ABSTRACT

Many innovative long-span cable-supported steel bridges have been built around the world. When these bridges are constructed in wind-prone regions, they suffer considerable buffeting-induced vibration. The frequent occurrence of such a buffeting response at relatively large amplitude may cause fatigue damage to steel members and their connections. Long-span bridges also carry highway and/or railway loadings, and these dynamic loadings affect the fatigue life of the bridge as well. The fatigue damage prognosis (FDP) of bridges under multiple fatigue loadings is therefore necessary for bridge safety, maintenance and management. However, it is a challenging task due to the complexity of structural systems, randomness in fatigue loadings and complicated mechanisms of fatigue damage. In recent years, long-term structural health monitoring (SHM) systems have been developed to measure dynamic loadings and structural responses of long-span bridges, and to assess their functionality and safety while tracking the symptoms of operational incidents and potential damage. SHM technology provides a promising means of tackling challenging FDP issues. However, current research on the SHM and FDP of long-span bridges is not interconnected.

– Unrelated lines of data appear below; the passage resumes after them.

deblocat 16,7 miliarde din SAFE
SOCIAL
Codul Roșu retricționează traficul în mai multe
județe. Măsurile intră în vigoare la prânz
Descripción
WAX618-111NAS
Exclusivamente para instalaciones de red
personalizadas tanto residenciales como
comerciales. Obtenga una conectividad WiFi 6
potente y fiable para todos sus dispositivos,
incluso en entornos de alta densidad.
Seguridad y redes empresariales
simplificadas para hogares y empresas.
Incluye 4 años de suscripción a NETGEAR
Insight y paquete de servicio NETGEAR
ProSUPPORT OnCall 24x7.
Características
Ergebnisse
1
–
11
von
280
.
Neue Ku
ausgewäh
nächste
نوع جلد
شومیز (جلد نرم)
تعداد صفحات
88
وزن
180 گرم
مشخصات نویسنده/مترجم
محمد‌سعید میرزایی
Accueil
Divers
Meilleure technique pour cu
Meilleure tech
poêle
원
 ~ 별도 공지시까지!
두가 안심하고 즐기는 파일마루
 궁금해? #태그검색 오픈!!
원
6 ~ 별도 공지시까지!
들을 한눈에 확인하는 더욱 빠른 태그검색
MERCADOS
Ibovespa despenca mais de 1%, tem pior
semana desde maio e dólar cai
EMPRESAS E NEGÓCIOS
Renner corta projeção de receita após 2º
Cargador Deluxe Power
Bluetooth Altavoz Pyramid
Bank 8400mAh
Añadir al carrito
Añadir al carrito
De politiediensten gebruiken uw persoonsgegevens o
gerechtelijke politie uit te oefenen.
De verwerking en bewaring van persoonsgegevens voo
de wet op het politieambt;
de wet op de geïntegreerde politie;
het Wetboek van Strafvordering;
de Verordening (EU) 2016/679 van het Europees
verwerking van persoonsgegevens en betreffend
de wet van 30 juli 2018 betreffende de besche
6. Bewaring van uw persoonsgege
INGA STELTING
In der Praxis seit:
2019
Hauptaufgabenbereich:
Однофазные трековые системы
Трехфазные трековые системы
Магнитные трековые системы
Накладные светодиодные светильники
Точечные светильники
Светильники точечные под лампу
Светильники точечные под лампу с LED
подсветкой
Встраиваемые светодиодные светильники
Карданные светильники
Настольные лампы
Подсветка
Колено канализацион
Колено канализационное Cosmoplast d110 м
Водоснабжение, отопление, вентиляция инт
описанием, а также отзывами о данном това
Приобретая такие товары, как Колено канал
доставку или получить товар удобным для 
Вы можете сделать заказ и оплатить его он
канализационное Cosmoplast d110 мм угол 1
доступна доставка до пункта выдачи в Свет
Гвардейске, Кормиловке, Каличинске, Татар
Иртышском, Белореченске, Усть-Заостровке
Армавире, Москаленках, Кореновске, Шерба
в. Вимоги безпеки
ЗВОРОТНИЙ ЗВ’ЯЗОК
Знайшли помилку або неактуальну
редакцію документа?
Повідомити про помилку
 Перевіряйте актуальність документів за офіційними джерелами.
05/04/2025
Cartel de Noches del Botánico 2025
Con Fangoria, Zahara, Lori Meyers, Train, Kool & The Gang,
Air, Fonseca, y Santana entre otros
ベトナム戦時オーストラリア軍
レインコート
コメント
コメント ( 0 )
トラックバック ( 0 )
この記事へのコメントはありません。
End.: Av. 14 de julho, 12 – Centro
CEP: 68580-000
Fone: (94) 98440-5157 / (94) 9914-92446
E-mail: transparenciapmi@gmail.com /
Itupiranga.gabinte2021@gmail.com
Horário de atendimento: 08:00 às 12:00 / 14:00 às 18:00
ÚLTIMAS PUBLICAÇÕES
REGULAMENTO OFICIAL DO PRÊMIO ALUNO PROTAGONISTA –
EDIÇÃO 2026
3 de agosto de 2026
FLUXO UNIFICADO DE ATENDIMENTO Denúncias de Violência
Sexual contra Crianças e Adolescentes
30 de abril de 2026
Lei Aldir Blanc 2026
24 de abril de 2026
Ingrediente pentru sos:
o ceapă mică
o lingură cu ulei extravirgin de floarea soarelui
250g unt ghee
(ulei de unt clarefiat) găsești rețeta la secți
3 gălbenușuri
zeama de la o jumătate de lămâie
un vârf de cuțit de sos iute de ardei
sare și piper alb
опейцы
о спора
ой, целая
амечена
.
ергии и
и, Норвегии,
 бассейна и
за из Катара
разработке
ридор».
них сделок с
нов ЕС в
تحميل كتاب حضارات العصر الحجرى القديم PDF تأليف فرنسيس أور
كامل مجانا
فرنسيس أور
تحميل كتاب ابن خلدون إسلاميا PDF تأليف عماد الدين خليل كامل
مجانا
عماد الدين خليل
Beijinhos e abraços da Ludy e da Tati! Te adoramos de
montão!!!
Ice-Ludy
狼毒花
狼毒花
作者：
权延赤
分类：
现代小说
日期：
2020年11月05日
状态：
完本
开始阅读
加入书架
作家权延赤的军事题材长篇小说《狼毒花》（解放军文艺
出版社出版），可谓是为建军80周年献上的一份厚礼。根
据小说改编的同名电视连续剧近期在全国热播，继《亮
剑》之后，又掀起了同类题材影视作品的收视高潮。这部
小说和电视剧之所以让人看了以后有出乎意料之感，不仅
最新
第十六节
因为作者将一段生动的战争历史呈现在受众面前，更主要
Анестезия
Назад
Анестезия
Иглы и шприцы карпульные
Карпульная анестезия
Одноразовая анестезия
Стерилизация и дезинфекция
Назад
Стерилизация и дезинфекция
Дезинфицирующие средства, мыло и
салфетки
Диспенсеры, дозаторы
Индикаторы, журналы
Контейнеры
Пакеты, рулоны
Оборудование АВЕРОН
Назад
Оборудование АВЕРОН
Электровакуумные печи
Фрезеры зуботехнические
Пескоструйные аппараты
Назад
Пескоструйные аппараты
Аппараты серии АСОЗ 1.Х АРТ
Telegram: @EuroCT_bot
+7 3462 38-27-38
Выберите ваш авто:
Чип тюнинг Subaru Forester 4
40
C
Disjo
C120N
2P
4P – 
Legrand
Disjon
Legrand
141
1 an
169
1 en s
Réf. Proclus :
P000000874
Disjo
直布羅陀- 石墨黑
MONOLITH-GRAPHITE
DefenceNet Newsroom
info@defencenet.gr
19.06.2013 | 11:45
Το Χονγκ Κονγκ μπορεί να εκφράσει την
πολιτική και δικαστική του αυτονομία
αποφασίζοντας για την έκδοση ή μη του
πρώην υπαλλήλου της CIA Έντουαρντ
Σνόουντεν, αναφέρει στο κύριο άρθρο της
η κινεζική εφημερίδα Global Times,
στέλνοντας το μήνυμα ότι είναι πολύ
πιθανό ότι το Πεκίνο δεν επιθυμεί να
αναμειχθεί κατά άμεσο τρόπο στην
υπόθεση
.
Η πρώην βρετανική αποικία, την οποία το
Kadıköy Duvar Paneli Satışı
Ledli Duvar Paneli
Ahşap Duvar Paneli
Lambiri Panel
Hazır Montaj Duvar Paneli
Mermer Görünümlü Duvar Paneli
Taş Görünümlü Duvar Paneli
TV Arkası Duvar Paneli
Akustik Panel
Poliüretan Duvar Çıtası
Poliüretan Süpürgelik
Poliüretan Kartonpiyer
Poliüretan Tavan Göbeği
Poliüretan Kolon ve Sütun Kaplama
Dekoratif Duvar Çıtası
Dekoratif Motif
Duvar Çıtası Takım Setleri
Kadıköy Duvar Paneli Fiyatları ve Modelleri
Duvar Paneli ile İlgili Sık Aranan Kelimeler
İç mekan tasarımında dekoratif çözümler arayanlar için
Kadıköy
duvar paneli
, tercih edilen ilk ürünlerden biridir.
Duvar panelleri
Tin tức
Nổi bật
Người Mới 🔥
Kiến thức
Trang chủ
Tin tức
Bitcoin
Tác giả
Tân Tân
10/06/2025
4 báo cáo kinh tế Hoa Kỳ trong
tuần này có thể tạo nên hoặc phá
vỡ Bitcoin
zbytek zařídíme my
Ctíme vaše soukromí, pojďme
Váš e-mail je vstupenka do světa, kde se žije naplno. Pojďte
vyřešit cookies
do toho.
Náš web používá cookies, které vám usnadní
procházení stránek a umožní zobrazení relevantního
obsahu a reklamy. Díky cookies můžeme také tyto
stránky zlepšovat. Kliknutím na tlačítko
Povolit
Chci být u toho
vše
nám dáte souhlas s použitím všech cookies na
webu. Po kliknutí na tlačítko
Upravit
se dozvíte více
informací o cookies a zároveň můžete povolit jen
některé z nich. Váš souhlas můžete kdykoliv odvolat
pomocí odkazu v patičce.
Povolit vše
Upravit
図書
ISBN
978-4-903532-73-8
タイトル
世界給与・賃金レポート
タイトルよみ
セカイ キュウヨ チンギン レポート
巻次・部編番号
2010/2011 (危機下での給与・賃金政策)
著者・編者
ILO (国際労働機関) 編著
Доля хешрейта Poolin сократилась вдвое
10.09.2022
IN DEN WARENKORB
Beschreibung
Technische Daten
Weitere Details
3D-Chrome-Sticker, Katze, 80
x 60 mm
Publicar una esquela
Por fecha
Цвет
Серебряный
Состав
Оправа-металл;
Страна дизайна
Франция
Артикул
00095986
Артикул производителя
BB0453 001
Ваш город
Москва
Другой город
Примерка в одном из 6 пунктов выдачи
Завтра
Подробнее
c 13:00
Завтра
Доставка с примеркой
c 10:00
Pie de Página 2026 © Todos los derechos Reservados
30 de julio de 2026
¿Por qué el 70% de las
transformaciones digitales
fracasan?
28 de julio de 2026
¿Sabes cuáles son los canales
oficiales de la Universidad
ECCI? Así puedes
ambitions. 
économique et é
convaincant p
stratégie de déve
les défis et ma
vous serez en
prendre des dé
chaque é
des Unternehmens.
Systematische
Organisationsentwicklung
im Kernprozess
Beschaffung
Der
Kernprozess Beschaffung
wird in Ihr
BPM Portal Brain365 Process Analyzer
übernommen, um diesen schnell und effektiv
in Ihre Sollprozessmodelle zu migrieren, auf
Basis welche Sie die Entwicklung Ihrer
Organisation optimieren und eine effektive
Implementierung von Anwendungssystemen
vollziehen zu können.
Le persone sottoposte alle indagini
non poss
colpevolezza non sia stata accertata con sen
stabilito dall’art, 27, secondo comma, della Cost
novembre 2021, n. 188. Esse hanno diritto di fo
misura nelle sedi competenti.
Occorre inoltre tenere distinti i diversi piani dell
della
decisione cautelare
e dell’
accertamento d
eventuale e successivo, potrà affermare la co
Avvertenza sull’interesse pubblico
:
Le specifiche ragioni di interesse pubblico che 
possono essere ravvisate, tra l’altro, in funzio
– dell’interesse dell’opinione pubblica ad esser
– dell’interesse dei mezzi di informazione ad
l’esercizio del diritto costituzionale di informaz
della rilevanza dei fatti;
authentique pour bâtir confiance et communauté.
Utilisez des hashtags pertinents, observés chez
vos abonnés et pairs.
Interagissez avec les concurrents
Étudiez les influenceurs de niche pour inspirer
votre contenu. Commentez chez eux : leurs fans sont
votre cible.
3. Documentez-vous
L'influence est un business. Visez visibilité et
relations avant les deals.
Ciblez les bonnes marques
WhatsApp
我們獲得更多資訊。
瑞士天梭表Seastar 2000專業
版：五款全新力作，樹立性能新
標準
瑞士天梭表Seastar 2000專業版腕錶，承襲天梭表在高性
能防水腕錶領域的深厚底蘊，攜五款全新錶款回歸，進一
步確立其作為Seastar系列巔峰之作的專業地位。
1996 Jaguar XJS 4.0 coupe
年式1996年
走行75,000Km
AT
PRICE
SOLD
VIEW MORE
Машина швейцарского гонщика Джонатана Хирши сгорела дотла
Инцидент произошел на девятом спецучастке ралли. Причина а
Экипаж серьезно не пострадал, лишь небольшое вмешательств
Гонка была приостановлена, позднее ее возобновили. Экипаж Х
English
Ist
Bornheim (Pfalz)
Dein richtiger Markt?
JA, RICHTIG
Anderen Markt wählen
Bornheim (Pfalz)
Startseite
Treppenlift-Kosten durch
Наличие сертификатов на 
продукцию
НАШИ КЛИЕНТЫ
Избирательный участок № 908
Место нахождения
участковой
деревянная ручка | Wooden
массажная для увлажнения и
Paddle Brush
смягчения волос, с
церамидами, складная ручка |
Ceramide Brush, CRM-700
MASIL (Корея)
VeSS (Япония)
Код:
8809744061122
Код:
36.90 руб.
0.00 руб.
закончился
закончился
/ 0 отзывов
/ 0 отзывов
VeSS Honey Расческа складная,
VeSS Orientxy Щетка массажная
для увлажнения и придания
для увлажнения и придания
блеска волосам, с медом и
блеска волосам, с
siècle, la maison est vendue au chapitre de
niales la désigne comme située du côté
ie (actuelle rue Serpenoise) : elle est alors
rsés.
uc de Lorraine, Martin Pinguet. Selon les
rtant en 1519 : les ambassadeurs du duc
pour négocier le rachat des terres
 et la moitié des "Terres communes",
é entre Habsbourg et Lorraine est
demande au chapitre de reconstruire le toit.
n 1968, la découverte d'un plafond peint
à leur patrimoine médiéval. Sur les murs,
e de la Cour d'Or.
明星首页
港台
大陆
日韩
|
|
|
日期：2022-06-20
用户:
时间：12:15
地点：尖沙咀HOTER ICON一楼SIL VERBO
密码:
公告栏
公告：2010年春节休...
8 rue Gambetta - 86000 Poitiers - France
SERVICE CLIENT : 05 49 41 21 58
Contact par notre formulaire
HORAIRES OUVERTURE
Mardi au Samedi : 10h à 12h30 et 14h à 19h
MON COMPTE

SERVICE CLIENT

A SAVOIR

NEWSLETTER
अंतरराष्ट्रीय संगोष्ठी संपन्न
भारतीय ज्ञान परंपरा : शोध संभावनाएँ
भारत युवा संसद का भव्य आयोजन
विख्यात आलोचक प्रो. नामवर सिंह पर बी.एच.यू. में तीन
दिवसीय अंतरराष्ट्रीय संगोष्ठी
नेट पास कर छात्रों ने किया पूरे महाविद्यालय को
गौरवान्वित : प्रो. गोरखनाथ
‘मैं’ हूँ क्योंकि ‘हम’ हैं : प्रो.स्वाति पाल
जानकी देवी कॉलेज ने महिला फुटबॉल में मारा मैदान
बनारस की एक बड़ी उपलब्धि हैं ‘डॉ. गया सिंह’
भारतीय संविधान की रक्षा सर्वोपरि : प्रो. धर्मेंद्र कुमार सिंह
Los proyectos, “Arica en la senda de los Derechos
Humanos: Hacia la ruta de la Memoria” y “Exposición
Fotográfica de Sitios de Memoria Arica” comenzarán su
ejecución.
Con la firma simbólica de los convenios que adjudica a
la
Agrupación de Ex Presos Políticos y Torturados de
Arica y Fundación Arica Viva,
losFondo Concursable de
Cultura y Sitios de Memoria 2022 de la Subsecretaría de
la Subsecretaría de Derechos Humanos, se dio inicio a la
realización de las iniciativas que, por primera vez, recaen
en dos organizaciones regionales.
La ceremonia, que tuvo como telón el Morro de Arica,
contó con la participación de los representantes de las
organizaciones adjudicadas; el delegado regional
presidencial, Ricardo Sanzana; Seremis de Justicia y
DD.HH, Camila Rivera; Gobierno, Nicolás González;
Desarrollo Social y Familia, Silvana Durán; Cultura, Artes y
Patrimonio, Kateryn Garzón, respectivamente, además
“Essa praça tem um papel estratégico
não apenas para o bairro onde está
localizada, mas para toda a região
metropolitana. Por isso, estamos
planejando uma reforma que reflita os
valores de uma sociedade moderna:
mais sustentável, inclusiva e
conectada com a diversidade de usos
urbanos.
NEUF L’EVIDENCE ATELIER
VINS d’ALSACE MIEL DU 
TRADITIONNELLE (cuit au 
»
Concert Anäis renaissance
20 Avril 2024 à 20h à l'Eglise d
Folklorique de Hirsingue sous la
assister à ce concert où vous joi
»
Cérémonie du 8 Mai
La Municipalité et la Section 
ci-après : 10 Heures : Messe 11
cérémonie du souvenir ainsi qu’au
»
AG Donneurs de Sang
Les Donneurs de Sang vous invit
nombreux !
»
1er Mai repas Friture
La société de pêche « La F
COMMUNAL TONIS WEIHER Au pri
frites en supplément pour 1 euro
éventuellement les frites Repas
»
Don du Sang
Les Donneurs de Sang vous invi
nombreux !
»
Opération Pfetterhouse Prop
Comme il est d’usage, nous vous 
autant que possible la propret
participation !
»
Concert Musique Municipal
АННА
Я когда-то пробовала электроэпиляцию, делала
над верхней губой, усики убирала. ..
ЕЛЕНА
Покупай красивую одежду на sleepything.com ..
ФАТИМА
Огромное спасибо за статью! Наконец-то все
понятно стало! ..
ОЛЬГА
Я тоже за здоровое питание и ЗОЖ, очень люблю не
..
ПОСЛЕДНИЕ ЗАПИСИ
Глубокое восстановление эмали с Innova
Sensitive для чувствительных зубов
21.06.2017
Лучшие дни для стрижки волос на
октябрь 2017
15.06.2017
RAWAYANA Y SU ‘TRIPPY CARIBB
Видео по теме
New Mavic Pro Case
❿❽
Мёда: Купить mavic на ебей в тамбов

This paper therefore proposes an SHM-based FDP framework for long-span bridges under combined traffic and wind loadings. It involves five major tasks: (1) integrate multiscale finite element modeling and model updating with stress analysis for predicting both global and local structural responses of long-span bridges under combined traffic and wind loadings; (2) determine the optimal placement of multi-type sensors for the best global and local response reconstruction of the bridge through the input of measured responses from the SHM system; (3) assess the current health status of the bridge based on the previous loading histories and using the SHM-based damage detection method; (4) develop loading models based on incessant field measurement data from the SHM system so that the previous loading histories can be analyzed and future loadings can be forecast; and (5) conduct fatigue damage prognosis and predict the remaining fatigue life of the bridge. Although not all the five tasks have been completed yet in a systematic way, some relevant works which have been done by the author and his research team are presented in this paper with reference to the Tsing Ma suspension bridge in Hong Kong.